### WORK INSTRUCTIONS
**1.** Sum up the MCP server text in two sentences.
**2.** Write the next part of the MCP server text, picking up after its final line.

This indirect approach keeps the initial context small and allows the LLM to explore your entire API surface on demand.
Adapt schemas to client limits
Different MCP clients and the models behind them have varying levels of support for complex JSON Schema features. For instance, some clients struggle with $ref pointers, union types (anyOf), or have strict limits on tool name length, as detailed in what we learned converting complex OpenAPI specs to MCP servers.
To ensure broad compatibility, your server can adapt its schemas on the fly. By specifying the target client with a --client=cursor or --client=claude flag, the server can automatically apply necessary transformations, such as inlining references or simplifying unions, to match the client's known capabilities.
Deploy and integrate at scale
A robust deployment and versioning strategy is critical for maintaining your MCP server alongside your core API and SDKs. The goal is to create a seamless, automated workflow from code generation to production.
Package server as Docker image
For maximum portability, you can configure your project to automatically build and publish a Docker image for your MCP server. This containerized version can be easily deployed to any environment, from a local developer machine to a cloud-based container orchestration platform. The image is versioned and tagged in lock-step with your npm package.
Run serverless on Cloudflare workers
For remote MCP servers requiring OAuth, deploying to a serverless platform like Cloudflare Workers is an excellent choice. This provides a scalable, low-latency solution with zero cold starts. A generated worker template can handle the entire OAuth flow and serve the MCP tools, giving you a production-ready remote server with minimal setup.
Version SDK and server together
When you make a change to your OpenAPI spec, it should trigger a single, unified release process for both your TypeScript SDK and your MCP server. A CI-driven workflow creates one release pull request that bumps the version for both packages based on conventional commit messages. This ensures that your SDK and MCP server always stay in sync and are published together with a shared changelog.
Ready to generate an MCP server for your API? Get started for free.
Frequently asked questions about enterprise mcp servers
How do I limit tool access per environment?

Bounding box coordinate data
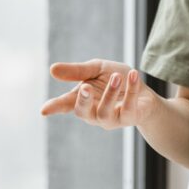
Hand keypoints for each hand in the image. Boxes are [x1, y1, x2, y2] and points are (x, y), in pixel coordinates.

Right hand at [40, 59, 159, 129]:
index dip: (55, 107)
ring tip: (117, 76)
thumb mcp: (96, 70)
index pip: (65, 104)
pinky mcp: (129, 119)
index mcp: (83, 99)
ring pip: (105, 112)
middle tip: (85, 86)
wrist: (144, 92)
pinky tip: (133, 75)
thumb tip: (52, 69)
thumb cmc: (116, 80)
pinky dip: (132, 90)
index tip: (44, 110)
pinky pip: (129, 108)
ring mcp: (111, 119)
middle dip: (83, 101)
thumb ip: (76, 71)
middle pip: (83, 113)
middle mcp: (94, 113)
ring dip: (110, 93)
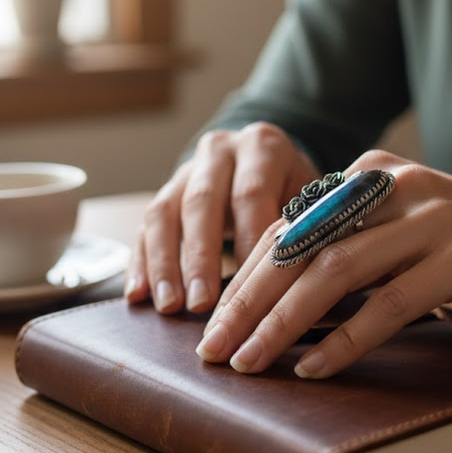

### ANSWERS FOR THIS EXERCISE
**1.** Because MCP clients differ in how well they handle complex JSON Schema features, a server can adapt its schemas to a named client, for example by inlining references or simplifying unions. For deployment, the server can be packaged as a Docker image or run serverless on Cloudflare Workers when it needs OAuth, and it can be versioned and released together with the TypeScript SDK through one CI-driven process.

**2.**
You can manage environment-specific configurations by editing configs and OpenAPI specs with branches for your stainless.yml file. At runtime, you can then use --tag or --resource filters to expose only the tools appropriate for that environment, such as disabling destructive write operations in production.
Can I route traffic through my API gateway?
Yes, you can deploy your remote MCP server behind an existing API gateway. The gateway can handle initial traffic, and you can configure it to forward authentication headers or tokens to the MCP server, which then uses them to make authenticated calls to your backend API.
What performance overhead should I expect?
The overhead is generally minimal. The main costs are the JSON-RPC message framing and the initial tools/list call to fetch schemas. For subsequent tools/call requests, the latency is dominated by the execution time of your underlying API endpoint.
How do I support multiple API versions?
You can namespace your tool names (e.g., v1_create_user, v2_create_user) within a single MCP server. Alternatively, for major version changes, you can generate and publish entirely separate MCP server packages for each API version.
Should I build or generate my MCP server?
While you can build an MCP server from scratch, generating it from your OpenAPI spec saves significant development time and reduces maintenance. The Stainless SDK generator handles the boilerplate of schema transformation, transport layers, and client capability adaptation, letting you focus on the unique logic of your API.